Records from a data collection:
=====

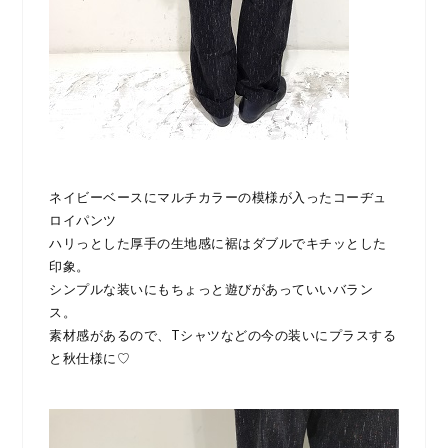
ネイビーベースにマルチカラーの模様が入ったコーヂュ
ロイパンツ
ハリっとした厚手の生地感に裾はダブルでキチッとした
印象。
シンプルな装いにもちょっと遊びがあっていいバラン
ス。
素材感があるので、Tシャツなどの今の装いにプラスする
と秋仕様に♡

=====

Task prompt:
Return all the entries word for word, but omit any pictures they contain.

Result of this task:
ネイビーベースにマルチカラーの模様が入ったコーヂュ
ロイパンツ
ハリっとした厚手の生地感に裾はダブルでキチッとした
印象。
シンプルな装いにもちょっと遊びがあっていいバラン
ス。
素材感があるので、Tシャツなどの今の装いにプラスする
と秋仕様に♡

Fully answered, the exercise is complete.